Meet the new convertible version of Aston’s smallest, cheapest car, the V8 Vantage. Most people expect every drop-top Aston to assume the Volante title, but the company has chosen to run with the ‘Roadster’ moniker on this occassion, and we think it rather suits the car.
The last Aston convertible we drove – the DB9 Volante – had more shake than the cheesy Welsh crooner who used to go by the name of Stevens. But the engineers have gone to town on this car, with numerous detail modifications to the bodyshell.
First, the car runs a shorter wheelbase, and is therefore inherently stiffer. Aston then carried out a much more detailed computer analysis of the shell and, subsequent to the findings, strengthened the sills and the front and rear crosspanels. Then the sheer panels became structural elements (on the coupe they’re simply aerodynamic aids), and the entire cross car beam (that’s the panel which holds the steering column in place) was improved with a number of cast aluminium components. Many of these modifications will filter back into other cars in the range.
The overall weight is up by just 70kg, but that still leaves a car that casts a very small shadow on the road weighing a portly 1710kg.
Otherwise the car is mechanically identical to the coupe, meaning it runs a 4.3-litre V8 based on the Jaguar motor, but dry sumped and persuaded to produce 380bhp at 7000rpm and 302lb ft at a high 5000rpm.
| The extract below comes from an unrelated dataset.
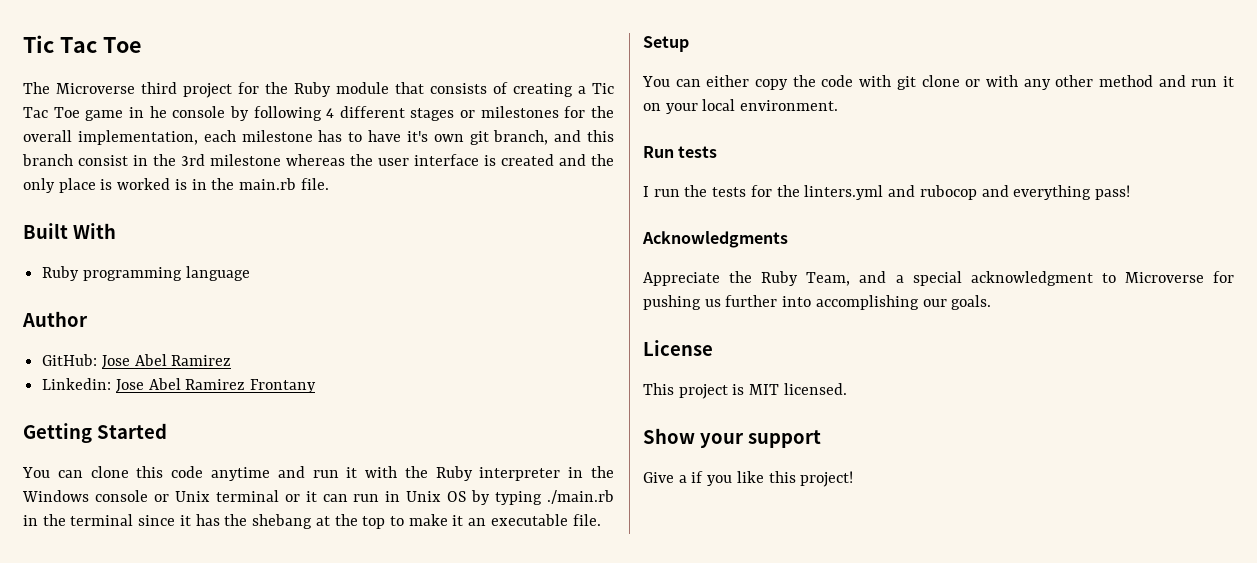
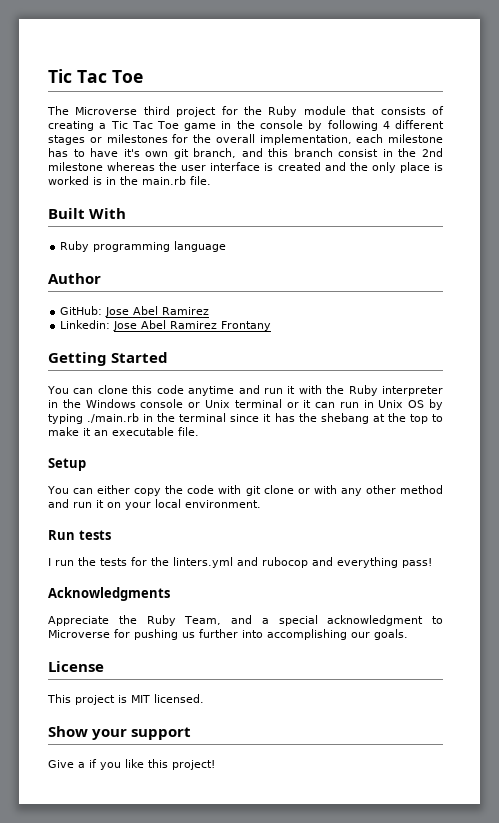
[149,106,167,118] he -> [236,120,255,129] the
[181,154,205,166] 3rd -> [422,148,444,157] 2nd

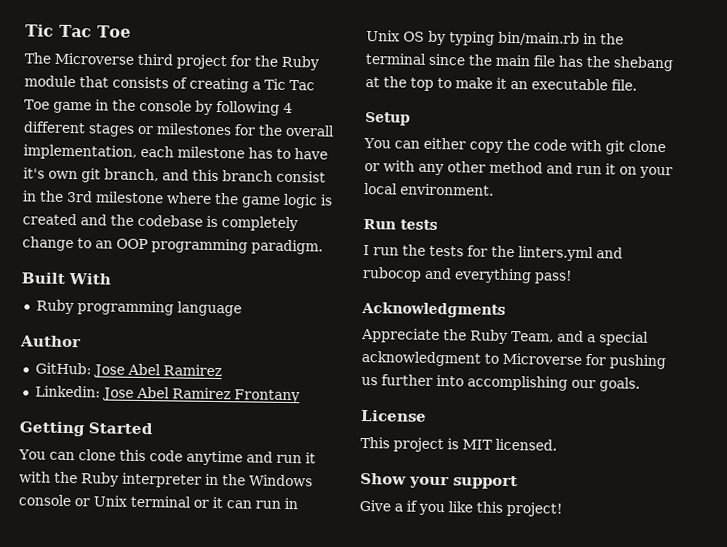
[422,148,444,157] [48,162,443,173] [48,176,211,185] 2nd milestone whereas the user interface is created and the only place is worked is in the main.rb file. -> [66,190,333,209] [22,213,298,232] [22,236,323,255] 3rd milestone where the game logic is created and the codebase is completely change to an OOP programming paradigm.
[87,413,140,423] ./main.rb -> [498,31,580,46] bin/main.rb
[263,414,272,422] it -> [468,54,555,67] the main file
Our test car also came fitted with the Speedshift paddle-shift gearbox that is also now available on the coupe. List price is £90,000, which, by the way, is a full £14k more than a 420bhp Jaguar XKR.
What’s it like?
We’ll leave it to you to decide how much you like the look of it, with the proviso that you must be completely mad if you don’t find it desperately attractive.
The conversion to a canvas roof has been carried out with great attention to detail. The leather-trimmed buttresses behind the seats look entirely homogenous, and the truncated dimensions somehow lend themselves perfectly to the roofless shape. Better looking than the coupe? Too close to call.
It's certainly a quantum leap over the DB9 Volante in the way it resists structural shakes. The Roadster is a very rigid little thing, and only on terrible surfaces does the column shimmy with protest. It matches an XK in this respect.
Not all of the changes from coupe to ragtop make immediate sense. Spring rates, for example, are up around 10 per cent, with accompanying changes to the dampers in bump and rebound. There’s 5mm added ride height (strange, but it’s actually quite noticeable this) and the anti roll bars have been left unchanged. When was the last time a manufacturer added roll stiffness for the convertible variant of a sports car? Nope, I can’t remember either. Aston claims no loss in ride comfort, and it can be believed, so expect these changes to filter into the coupe sometime soon.
And how does it perform? Well, there’s a slight shortfall claimed, but this car actually felt faster than last coupe I drove. The only comment I have to make on the paddle-shift is that people should buy the manual; it is far better. And a new transmission oil has eased that first-to-second shift.
Wind buffeting at speed is minimal, the hood is a one-touch affair and quite fast enough, only the detachable wind deflector detracts from the experience; it's too fiddly.
Should I buy one?
If you’re in the market, yes. It looks the business, drives very well indeed and demand won’t cease for quite some time, keeping prices stable.
The fact that it costs more than the competition doesn’t matter much with this car; it is far more glamorous than any 911 and really deserves comparison with the Ferrari F430 Spider and roofless Lamborghini Gallardo. It might be slower than both, but for pose value, it’s right up there.